In her new blog for the Center for Neighborhood Technology [4], CTA vice chair Jackie Grimshaw rejects the idea.

“I don’t think distance-based fares are the right way to help pay for transit improvements,” Grimshaw writes [5]. “It strikes me as unfair to make the poorest residents pay more to travel than wealthier people who live closer to downtown.

“We should not punish those who have been forced farther out of the city’s central core by rising real estate prices with increased transportation costs, especially when they have been denied the good transit access that many of us have enjoyed for so long.”

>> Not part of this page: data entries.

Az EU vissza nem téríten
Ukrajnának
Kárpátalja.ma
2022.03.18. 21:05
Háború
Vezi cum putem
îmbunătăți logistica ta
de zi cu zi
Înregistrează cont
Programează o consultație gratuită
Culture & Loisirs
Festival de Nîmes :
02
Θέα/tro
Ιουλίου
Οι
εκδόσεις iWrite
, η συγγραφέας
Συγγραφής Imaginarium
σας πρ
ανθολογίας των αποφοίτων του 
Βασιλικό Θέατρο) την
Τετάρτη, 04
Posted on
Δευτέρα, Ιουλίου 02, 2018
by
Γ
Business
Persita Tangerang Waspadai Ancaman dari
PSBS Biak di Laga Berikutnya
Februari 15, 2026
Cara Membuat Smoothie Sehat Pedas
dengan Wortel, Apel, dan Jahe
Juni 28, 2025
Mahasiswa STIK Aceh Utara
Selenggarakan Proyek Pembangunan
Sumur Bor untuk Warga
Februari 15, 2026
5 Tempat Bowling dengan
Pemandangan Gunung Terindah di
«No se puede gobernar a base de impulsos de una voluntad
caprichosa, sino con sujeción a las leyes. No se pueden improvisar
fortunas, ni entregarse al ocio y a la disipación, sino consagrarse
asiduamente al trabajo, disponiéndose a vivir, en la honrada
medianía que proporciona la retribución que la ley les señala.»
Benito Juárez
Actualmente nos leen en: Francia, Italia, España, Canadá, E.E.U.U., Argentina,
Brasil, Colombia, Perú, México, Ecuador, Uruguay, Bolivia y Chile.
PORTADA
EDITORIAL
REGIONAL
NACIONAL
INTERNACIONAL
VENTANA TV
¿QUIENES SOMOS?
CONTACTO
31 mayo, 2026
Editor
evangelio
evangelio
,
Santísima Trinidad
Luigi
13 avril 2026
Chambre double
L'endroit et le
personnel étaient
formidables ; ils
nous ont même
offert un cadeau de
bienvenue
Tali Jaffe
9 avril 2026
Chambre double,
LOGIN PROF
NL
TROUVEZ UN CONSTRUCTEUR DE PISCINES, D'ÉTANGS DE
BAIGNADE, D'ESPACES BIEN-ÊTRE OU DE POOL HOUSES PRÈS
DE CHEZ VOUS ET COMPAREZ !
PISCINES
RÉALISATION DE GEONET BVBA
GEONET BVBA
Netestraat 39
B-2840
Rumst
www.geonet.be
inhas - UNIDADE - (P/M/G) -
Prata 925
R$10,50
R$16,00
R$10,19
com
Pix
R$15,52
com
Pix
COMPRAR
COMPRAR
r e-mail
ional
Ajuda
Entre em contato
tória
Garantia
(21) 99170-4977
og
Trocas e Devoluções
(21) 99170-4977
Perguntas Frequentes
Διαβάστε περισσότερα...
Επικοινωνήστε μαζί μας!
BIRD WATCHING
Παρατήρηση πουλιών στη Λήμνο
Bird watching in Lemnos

In other posts, Grimshaw recalls [6] that Mayor Emanuel promised to make the Red Line extension “his top priority” during last year’s campaign.  She calls the extension “a ticket out of poverty for many on the Far South Side” who have “very low access to jobs.”

She discusses [7] the ambitious expansion of mass transit now underway in Los Angeles, cited by Emanuel as an inspiration.  The huge project is financed by federal loans and long-term bonds paid for by a small sales tax increase.

Chicago has the nation’s highest sales tax, but broadening its base to include services could raise significant revenue while allowing a reduction in the rate, Grimshaw points out [8].

(In 2010 the Center for Tax and Budget Accountability [9] evaluated proposals to expand the state’s sales tax base and found they could raise $500 million to $2 billion a year.)

That could allow the state to “create a dedicated revenue stream to invest in capital projects that would fill existing transit gaps,” Grimshaw writes.